Cora comes to rest on earth once again and realizes where she is. She is in Adam Spruce’s arms. His body is warm and new, uncharted by her own. She can feel the firm muscles beneath his shirt. Her hair winds around them as if its intent is to tangle them together. She inhales his aroma, the scent of spices and leather and something else. Something she doesn’t know. The smell is intoxicating in the best way.

Cora releases him and steps back, forgetting for a moment where she is. Her mouth is dry and she gnaws on the inside of her bottom lip. She sees then, behind Adam, a hill gradually leading back down to the forest floor. She hadn’t seen that earlier.

“Why didn’t they take that way up?” she asks him, pointing.

He turns, a little disoriented too. “The reward was much more fulfilling this way,” he answers, and she’s not sure if he means the view or the hug.

They walk down the hill. “So that’s why you try dangerous things? Because they’re exciting or fun?” she asks Adam.

He smiles, but shakes head. “No,” he says, his eyes on the sky, “not only that. The way I see it, the most important knowledge is found in mysterious places, and we can only reach those places when we explore. Now, in every exploration, there’s a degree of risk, but the knowledge, whatever it may be, and the excitement found there, is always worth whatever risk it involves.”

She nods, touched by his words and by the eloquent way he puts them together. She wishes, for a moment, that she could study his mind and learn what experiences have taught him that.

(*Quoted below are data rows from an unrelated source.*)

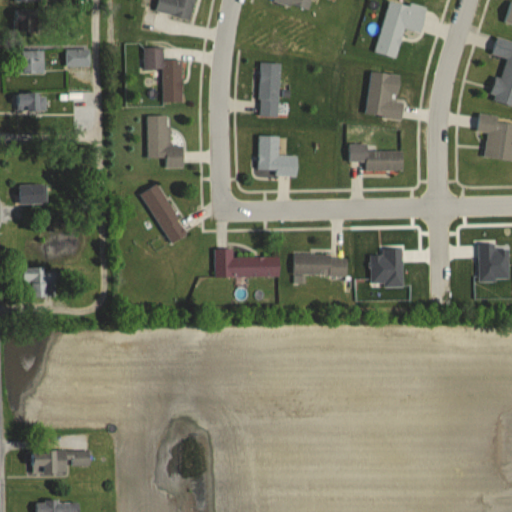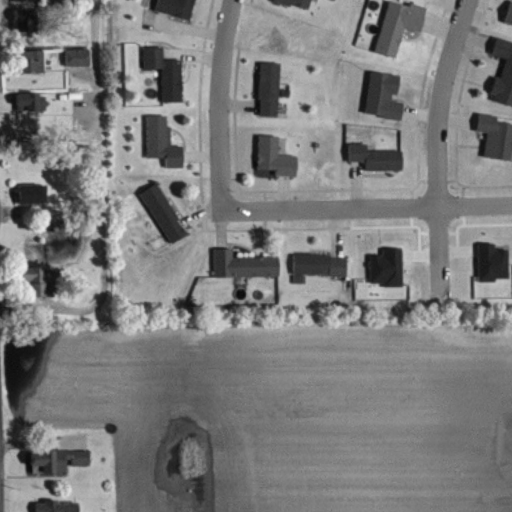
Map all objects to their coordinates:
building: (296, 3)
building: (175, 7)
building: (508, 13)
building: (397, 25)
building: (76, 57)
building: (31, 60)
building: (502, 72)
building: (165, 73)
building: (268, 89)
building: (382, 96)
building: (26, 100)
building: (495, 136)
building: (162, 142)
road: (438, 147)
building: (273, 158)
building: (374, 158)
building: (31, 194)
road: (99, 200)
road: (262, 207)
building: (163, 213)
building: (243, 265)
building: (318, 265)
building: (39, 281)
building: (57, 461)
building: (56, 507)
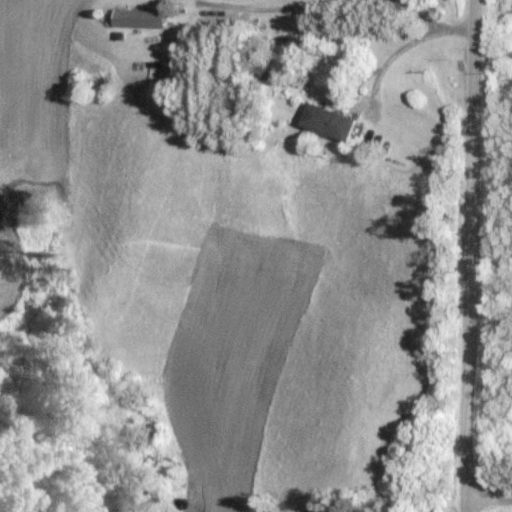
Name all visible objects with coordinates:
road: (345, 0)
building: (141, 19)
road: (410, 33)
building: (272, 69)
building: (332, 123)
road: (473, 256)
road: (491, 499)
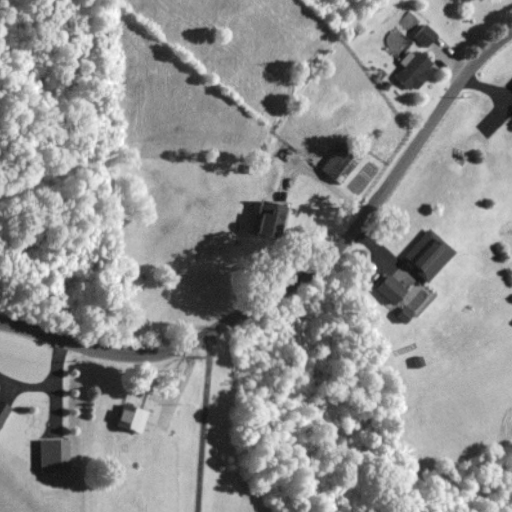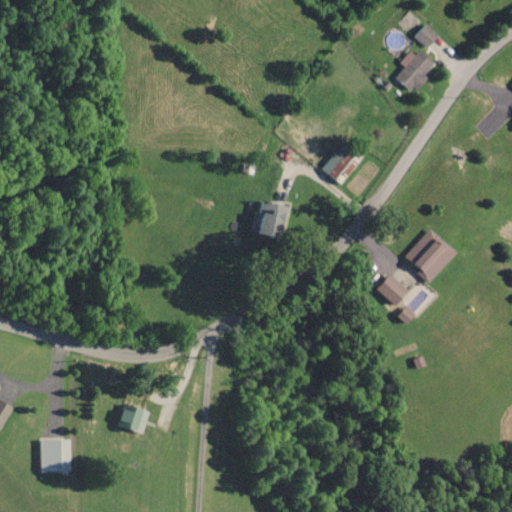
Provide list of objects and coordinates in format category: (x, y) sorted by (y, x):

“Aren’t you afraid of anything?” she wonders.

He laughs and his eyes crinkle when he does. “Yes. Many things. But I’m not going to let them get in my way.”

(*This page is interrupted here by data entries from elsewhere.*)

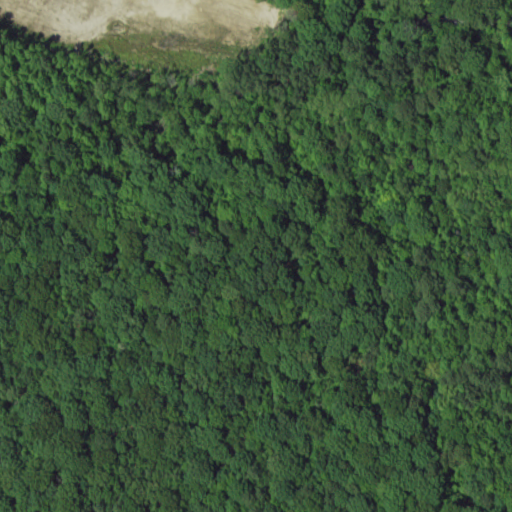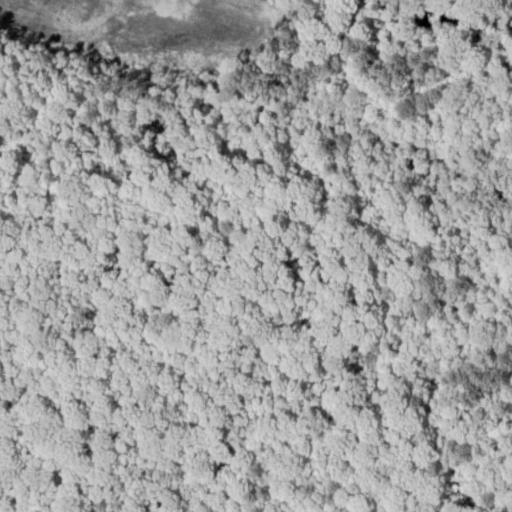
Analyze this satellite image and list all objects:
river: (487, 4)
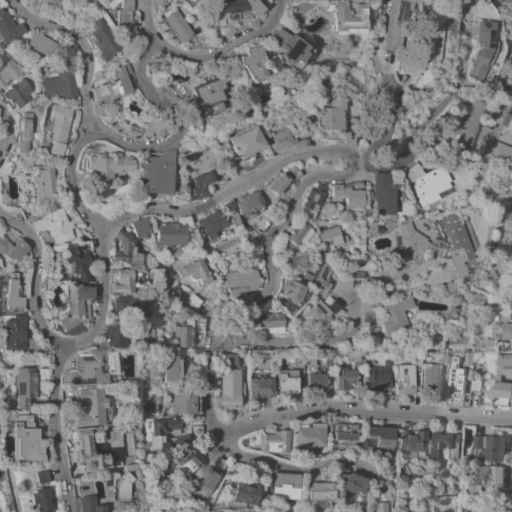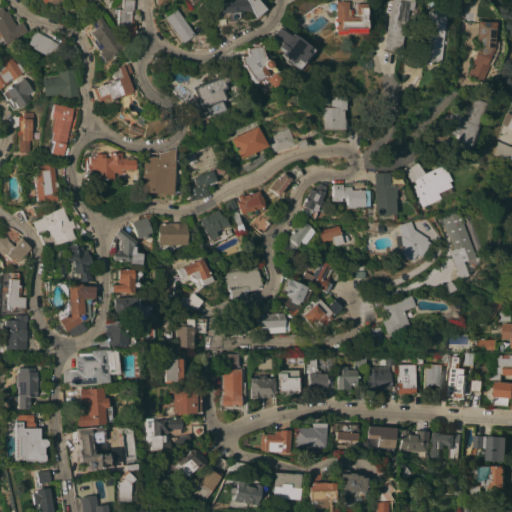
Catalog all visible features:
building: (40, 0)
building: (44, 1)
building: (156, 2)
building: (241, 6)
building: (235, 7)
building: (348, 17)
building: (123, 18)
building: (346, 18)
building: (125, 19)
road: (143, 22)
building: (395, 24)
building: (176, 25)
building: (393, 25)
building: (176, 26)
building: (8, 27)
building: (9, 27)
building: (431, 36)
building: (431, 37)
building: (102, 38)
building: (103, 38)
road: (82, 41)
building: (41, 42)
building: (40, 43)
building: (288, 46)
building: (290, 47)
building: (479, 48)
building: (71, 49)
building: (479, 50)
building: (256, 63)
building: (255, 64)
building: (410, 67)
building: (9, 68)
road: (140, 68)
building: (7, 69)
building: (58, 83)
building: (60, 83)
building: (114, 84)
building: (113, 85)
building: (18, 92)
building: (19, 92)
building: (207, 92)
building: (209, 94)
building: (158, 113)
building: (333, 113)
building: (334, 114)
building: (507, 119)
building: (506, 120)
building: (462, 124)
road: (388, 125)
building: (465, 126)
building: (58, 127)
road: (7, 129)
building: (58, 129)
building: (134, 129)
building: (24, 131)
building: (24, 134)
building: (279, 139)
building: (246, 141)
building: (283, 141)
building: (450, 141)
building: (247, 142)
building: (502, 150)
building: (109, 164)
building: (108, 165)
road: (382, 167)
building: (156, 172)
building: (157, 172)
road: (323, 173)
road: (74, 178)
building: (202, 178)
building: (42, 179)
building: (284, 179)
building: (44, 182)
building: (427, 182)
building: (278, 183)
building: (427, 183)
building: (199, 185)
building: (196, 191)
building: (382, 193)
building: (383, 194)
building: (348, 195)
building: (348, 195)
building: (314, 198)
building: (311, 199)
building: (247, 201)
building: (248, 204)
building: (28, 212)
building: (210, 223)
building: (212, 223)
building: (54, 225)
building: (260, 225)
building: (54, 227)
building: (141, 227)
building: (140, 228)
building: (169, 233)
building: (170, 234)
building: (331, 235)
building: (332, 235)
building: (296, 236)
building: (297, 236)
building: (410, 241)
building: (409, 242)
building: (456, 242)
building: (457, 243)
building: (125, 248)
building: (12, 249)
building: (12, 249)
building: (126, 249)
building: (76, 260)
building: (78, 262)
building: (358, 268)
building: (194, 271)
building: (193, 272)
building: (316, 273)
building: (318, 274)
road: (402, 274)
road: (34, 276)
building: (125, 280)
building: (122, 281)
building: (241, 281)
building: (240, 282)
road: (401, 287)
building: (291, 290)
building: (295, 291)
building: (14, 292)
building: (12, 294)
building: (191, 300)
building: (192, 302)
building: (74, 303)
building: (75, 304)
building: (125, 305)
building: (494, 305)
building: (128, 307)
building: (147, 311)
building: (319, 313)
building: (318, 314)
building: (396, 314)
building: (395, 315)
building: (269, 322)
building: (272, 322)
building: (505, 322)
building: (147, 326)
building: (237, 326)
building: (188, 330)
building: (15, 331)
building: (507, 331)
building: (14, 332)
building: (116, 333)
building: (114, 334)
building: (371, 334)
building: (371, 334)
building: (183, 336)
building: (486, 345)
road: (306, 346)
building: (473, 348)
road: (58, 358)
building: (386, 358)
building: (417, 358)
building: (468, 358)
building: (299, 359)
building: (359, 359)
building: (330, 360)
building: (502, 363)
building: (501, 366)
building: (90, 367)
building: (91, 367)
building: (171, 369)
building: (171, 369)
building: (433, 372)
building: (315, 375)
building: (315, 376)
building: (344, 376)
building: (345, 376)
building: (429, 376)
building: (377, 377)
building: (378, 377)
building: (404, 378)
building: (405, 378)
building: (229, 379)
building: (287, 379)
building: (231, 381)
building: (286, 381)
building: (455, 381)
building: (456, 382)
building: (24, 385)
building: (475, 385)
building: (23, 386)
building: (261, 386)
building: (261, 386)
building: (502, 393)
building: (503, 393)
building: (184, 400)
building: (186, 400)
building: (147, 405)
building: (90, 406)
building: (94, 407)
road: (363, 409)
building: (165, 427)
building: (159, 430)
building: (196, 430)
building: (344, 431)
building: (344, 433)
building: (310, 435)
building: (310, 435)
building: (379, 436)
building: (382, 436)
building: (26, 439)
building: (411, 439)
building: (275, 441)
building: (275, 441)
building: (413, 441)
building: (24, 442)
building: (443, 443)
building: (443, 444)
building: (491, 446)
building: (488, 448)
building: (96, 449)
building: (92, 450)
building: (183, 461)
building: (189, 462)
building: (220, 463)
road: (294, 469)
building: (492, 475)
building: (42, 476)
building: (490, 476)
building: (204, 482)
building: (348, 482)
building: (204, 484)
building: (285, 485)
building: (285, 485)
building: (125, 486)
building: (473, 489)
building: (243, 491)
building: (40, 492)
building: (246, 493)
building: (318, 493)
building: (320, 493)
building: (382, 497)
building: (41, 499)
building: (89, 504)
building: (91, 504)
building: (380, 506)
building: (483, 507)
building: (0, 509)
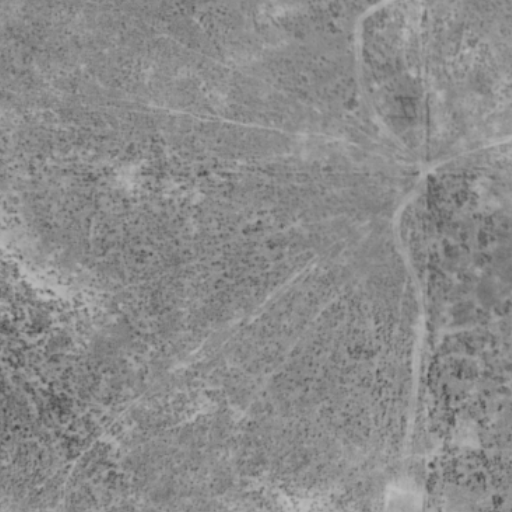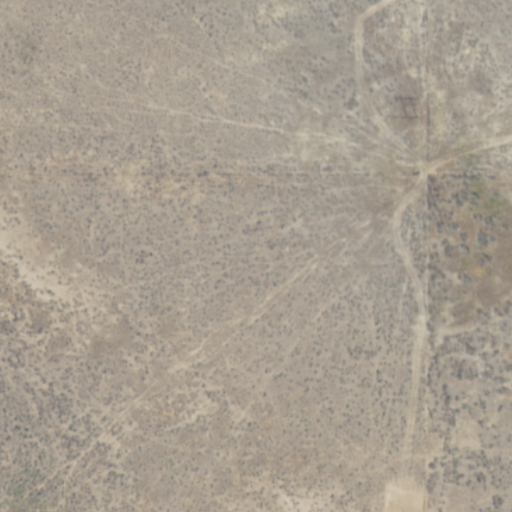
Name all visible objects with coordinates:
power tower: (411, 112)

Coraleth smiles. “I’ve never known anyone like you, Adam Spruce,” she says.

“Good,” he replies. “Then you won’t forget me.”

She’s silent until they reach the forest floor again. “I should be getting home. I don’t want Papa to worry,” she tells him.

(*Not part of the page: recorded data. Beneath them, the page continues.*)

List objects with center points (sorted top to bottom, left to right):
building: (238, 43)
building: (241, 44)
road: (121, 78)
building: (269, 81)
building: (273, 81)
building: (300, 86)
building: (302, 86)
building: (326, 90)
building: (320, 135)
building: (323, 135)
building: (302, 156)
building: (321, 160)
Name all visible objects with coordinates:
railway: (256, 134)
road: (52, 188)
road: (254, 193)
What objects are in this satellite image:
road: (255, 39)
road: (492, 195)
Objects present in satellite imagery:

To be honest, her emotions at the moment are a bit of a mess, and she’d like time and quiet to rearrange them.

Adam nods and she turns away, wishing the silence wasn’t so awkward. He stops her with his voice. “Coraleth,” he calls, and she turns back to him, “does this mean I’m staying for a little while?”

She slowly smiles. “Well, I didn’t hate it.”

“No, you didn’t.”

“Doesn’t your father need you back in Hale?”

“He can live without me for a few more days.”

“So can I,” she replies with a playful tilt of her head.

“But do you want to?”

Her smile grows and he knows the answer. “I’ll see you later, Adam Spruce,” she says, and walks back toward Atherton.

“Until then, Coraleth Mae Albrynn,” she hears behind her, and almost feels as if her heart, too, is smiling.